I used to run what we called a Tiger Team at IBM decades ago, which focused on turning around some of the firm’s acquisitions. Turnarounds have, as a result, been a bit of a passion of mine and given that so many are often done very badly I thought I would start looking in depth at some that were going particularly well. Hopefully a successful example can improve the process across the industry and maybe save some jobs and reduce the stress on a lot of IT buyers who have been on the wrong side of these efforts.
BMC has been particularly successful at a turnaround. [Disclosure: BMC is a client of the author] I asked them to identify the primary architect of the effort and they pointed to board member Jim Schaper (who interestingly pointed right back at BMC and Bob Beauchamp and his executive team).
So I began picking Jim’s brain on the process he uses to turn around firms like BMC successfully.
I should start by saying that Jim is kind of an executive expert on doing acquisitions and then turning around the related business. Over the period when he was CEO of a huge software company (Infor) he did things ranging from full acquisitions, to partials, to just buying the assets that he wanted. This gives him a breadth of experience in both good and bad practices that is nearly unmatched in the industry and he doesn’t come in as a consultant he typically comes in as a representative of the funding company and has personal skin in the game (he was on BMC’s board both before and after they went private) and operates with board authority something I only got indirectly when I ran my team (I’m envious).
Process is essential
I asked Jim to list the first three things he did when he stepped into a turnaround opportunity. I was mostly impressed by what was first on his list. “Figure out what is going on.” I’ve seen a lot of consultants come in and start rattling off recommendations without any clue as to what the problem actually is and what resources the firm has to correct it (or them). The end result is a lot of unnecessary thrashing and generally a failed effort.

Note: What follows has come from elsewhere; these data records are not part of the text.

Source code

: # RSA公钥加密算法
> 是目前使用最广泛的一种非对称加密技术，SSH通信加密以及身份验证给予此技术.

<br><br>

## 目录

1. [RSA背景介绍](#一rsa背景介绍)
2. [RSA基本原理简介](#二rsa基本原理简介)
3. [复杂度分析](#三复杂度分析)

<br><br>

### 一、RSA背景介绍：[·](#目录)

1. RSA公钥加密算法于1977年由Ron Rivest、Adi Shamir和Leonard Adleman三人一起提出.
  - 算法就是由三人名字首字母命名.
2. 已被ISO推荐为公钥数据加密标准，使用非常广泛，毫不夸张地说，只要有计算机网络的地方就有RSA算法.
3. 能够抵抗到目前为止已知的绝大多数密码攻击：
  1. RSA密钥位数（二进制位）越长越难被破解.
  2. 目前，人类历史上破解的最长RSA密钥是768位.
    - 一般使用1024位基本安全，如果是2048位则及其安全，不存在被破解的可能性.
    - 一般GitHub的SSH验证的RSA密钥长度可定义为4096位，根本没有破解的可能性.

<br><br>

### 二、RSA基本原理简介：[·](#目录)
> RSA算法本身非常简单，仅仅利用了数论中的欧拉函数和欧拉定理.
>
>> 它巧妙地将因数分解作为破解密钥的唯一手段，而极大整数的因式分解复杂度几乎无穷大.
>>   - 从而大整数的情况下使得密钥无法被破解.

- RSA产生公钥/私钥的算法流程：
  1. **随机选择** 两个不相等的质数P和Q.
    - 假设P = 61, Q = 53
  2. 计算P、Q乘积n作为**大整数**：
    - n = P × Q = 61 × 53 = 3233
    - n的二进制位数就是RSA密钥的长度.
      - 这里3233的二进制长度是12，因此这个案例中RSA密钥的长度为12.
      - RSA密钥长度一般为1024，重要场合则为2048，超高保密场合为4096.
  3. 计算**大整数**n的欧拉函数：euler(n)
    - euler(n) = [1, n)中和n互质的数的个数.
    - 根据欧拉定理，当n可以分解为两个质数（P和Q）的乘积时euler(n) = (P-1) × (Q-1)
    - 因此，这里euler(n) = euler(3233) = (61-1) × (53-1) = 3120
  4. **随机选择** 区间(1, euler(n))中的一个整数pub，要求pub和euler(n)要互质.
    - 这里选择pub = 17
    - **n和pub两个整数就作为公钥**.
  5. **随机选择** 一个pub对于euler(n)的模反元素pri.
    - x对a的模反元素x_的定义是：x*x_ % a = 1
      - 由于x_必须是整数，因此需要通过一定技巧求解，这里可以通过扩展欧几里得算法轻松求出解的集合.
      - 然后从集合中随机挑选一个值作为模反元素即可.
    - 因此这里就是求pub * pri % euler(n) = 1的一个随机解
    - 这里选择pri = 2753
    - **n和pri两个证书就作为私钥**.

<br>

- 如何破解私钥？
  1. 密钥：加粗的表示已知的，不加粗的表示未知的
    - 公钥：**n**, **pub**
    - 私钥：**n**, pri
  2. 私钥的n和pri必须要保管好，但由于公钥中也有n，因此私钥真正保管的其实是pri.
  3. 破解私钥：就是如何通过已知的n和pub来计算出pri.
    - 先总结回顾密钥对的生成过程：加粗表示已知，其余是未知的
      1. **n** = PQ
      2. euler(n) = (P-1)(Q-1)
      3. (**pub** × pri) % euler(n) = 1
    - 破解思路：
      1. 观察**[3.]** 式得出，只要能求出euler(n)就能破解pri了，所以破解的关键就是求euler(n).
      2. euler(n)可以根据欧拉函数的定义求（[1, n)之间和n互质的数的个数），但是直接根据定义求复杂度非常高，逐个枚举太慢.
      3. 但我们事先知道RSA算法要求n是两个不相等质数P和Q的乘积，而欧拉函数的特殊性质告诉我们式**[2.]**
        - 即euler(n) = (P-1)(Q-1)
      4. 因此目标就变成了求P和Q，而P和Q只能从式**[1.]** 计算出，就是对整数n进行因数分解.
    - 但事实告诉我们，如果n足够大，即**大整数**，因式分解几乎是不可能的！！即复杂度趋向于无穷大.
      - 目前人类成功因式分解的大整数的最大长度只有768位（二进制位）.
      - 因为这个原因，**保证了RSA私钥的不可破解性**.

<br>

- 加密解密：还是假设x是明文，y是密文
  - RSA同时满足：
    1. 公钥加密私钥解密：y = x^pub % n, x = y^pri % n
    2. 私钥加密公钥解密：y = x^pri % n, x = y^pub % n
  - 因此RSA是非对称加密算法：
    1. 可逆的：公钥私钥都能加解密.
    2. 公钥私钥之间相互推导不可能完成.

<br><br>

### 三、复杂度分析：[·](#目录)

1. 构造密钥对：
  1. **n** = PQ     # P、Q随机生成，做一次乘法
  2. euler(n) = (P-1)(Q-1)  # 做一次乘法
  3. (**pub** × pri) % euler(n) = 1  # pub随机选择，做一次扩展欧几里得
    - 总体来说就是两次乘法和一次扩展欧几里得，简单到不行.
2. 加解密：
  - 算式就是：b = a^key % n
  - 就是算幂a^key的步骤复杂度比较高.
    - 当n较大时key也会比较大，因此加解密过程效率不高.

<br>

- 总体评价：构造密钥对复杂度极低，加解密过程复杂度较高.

Jim starts out by both figuring out what is broken (and what isn’t) and then assessing the resources the firm has so that recommendations can be executed. A fascinating part of this process is taking the two levels below executive and jointly developing a plan and assessing whether these folks should stay or leave (whether they are part of the problem and/or can be part of the solution). This process can take up to two years off the time it would typically take to do a turnaround because the recommendations are jointly created and buy-in is integrated to this process.
The second step is to look at how the company is spending money and immediately move to stop them from doing stupid things with it. I’ve run into some incredibly crazy stuff over the years. Building luxury executive offices, hardening the executive offices for tank attacks (that was at Sun by the way), investing in NASCAR or F1 racing (not a priority if you are failing in market), or replacing the executive jet fleet or upgrading the limousines. But if you can stop the crazy spending, which typically can be identified relatively quickly you buy time to figure everything else out and often reduce the tension between the employees and executive management.
The third step is to take a step back and look at the strategy of record and whether it is even possible for the firm to execute it. Then, once the strategy is validated or corrected, find a way to assure the firm has the resources needed to execute. In BMC’s case part of the conclusion was to take the company private because it was determined that they couldn’t do what was needed if the firm remained public.